Mi semana laboral se concentra en dos días y medio, bien de lunes a miércoles o bien de miércoles a viernes; dispongo, por tanto, de dos días limpios como mínimo para leer y escribir. Y la mayor parte de ese tiempo la paso en mi despacho, tan solo obstaculizado por las obligaciones domésticas.

Aquí prevalece el blanco, pero no por gusto, sino por dejadez: así estaba la habitación y así se quedó. También es blanco el escritorio, el armario, las cortinas (prefiero no sacar conclusiones). Lo mejor, sin duda, son las vistas. A través de la ventana veo una iglesia fernandina rodeada de un mar de tejados rojizos, salpimentados estos con puntas de cipreses. De vez en cuando aparto la vista de la pantalla y miro a lo lejos: además de ser un paisaje bonito, me lo recomendó el oculista.

 

Tercer acto

Entro a las ocho de la mañana y salgo a las nueve de la noche, salvo el tercer día, que termino a las tres de la tarde. Esto significa que el primer día del ciclo tengo que levantarme a las seis menos veinte de la mañana, porque la oficina está en otra provincia, así que no puedo sacar tiempo para nada antes de empezar mi jornada. El centro está rodeado de campos de trigo y olivos, con ese panorama coincide el amanecer, y lo cierto es que el trayecto en coche me ayuda a ordenar mi cabeza, a preparar lo que escribiré a la vuelta.

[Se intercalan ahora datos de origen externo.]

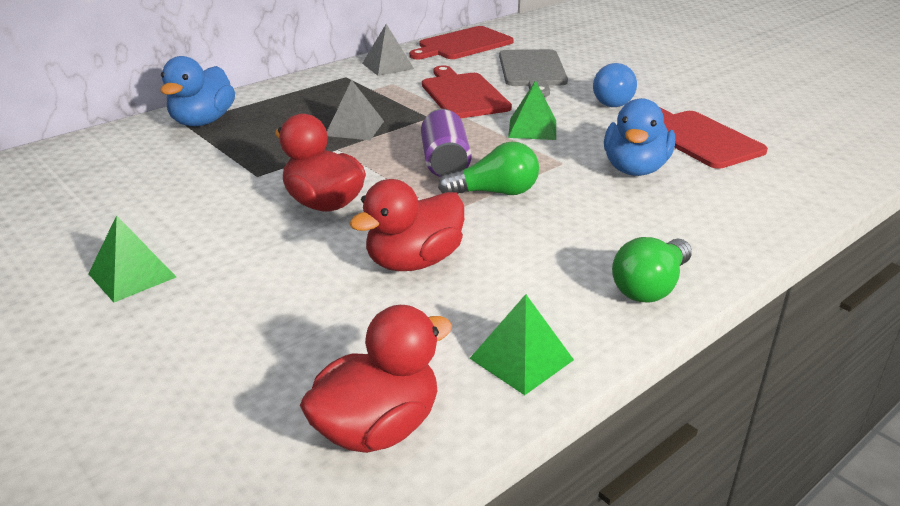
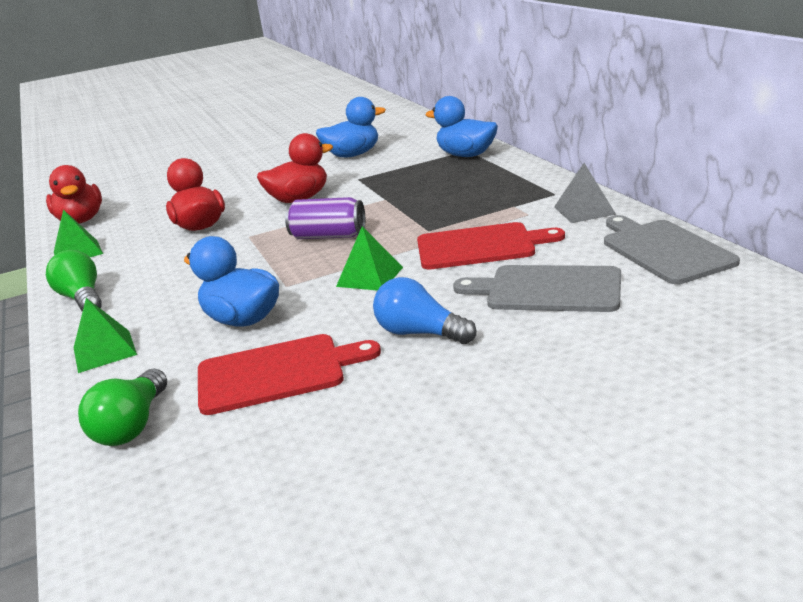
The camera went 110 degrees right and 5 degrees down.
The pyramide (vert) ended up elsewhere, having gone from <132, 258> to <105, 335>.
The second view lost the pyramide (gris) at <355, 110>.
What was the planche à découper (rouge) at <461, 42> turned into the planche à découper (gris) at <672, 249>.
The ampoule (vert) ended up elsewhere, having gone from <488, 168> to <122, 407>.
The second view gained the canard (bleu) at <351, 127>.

Al final del día, a las nueve y cuarto, llego al hostal en el que me alojo, a la misma habitación de siempre, en la que hay un baño, un armario, una cama y una mesa camilla. Físicamente, es difícil escribir y leer en un lugar así. Pero, o bien me tumbo en la cama con un libro, o bien me pongo a escribir en la mesa camilla, que cojea y es muy pequeña, tanto que no le encuentro mucho sentido a su existencia.

El segundo día del ciclo me levanto temprano para leer en la cama antes de irme al trabajo, y por la noche vuelvo a buscarme la vida como puedo, salvo cuando algún compañero me propone tomarnos una cerveza (mi cerebro suele estar hecho una pasa, así que tampoco me exijo demasiado).

Por último, el tercer día, cuando llego a eso de las cuatro y media a casa, me tumbo en el sofá y veo una serie antes de intentar sacarle partido a la tarde. No siempre lo consigo. A veces otros placeres doblegan mi voluntad.

Y luego llegan los fines de semana, cada vez más productivos a medida que cumplo años y limito mis excesos. Aunque siempre hay excepciones. Siempre puede casarse un amigo o morirse un familiar.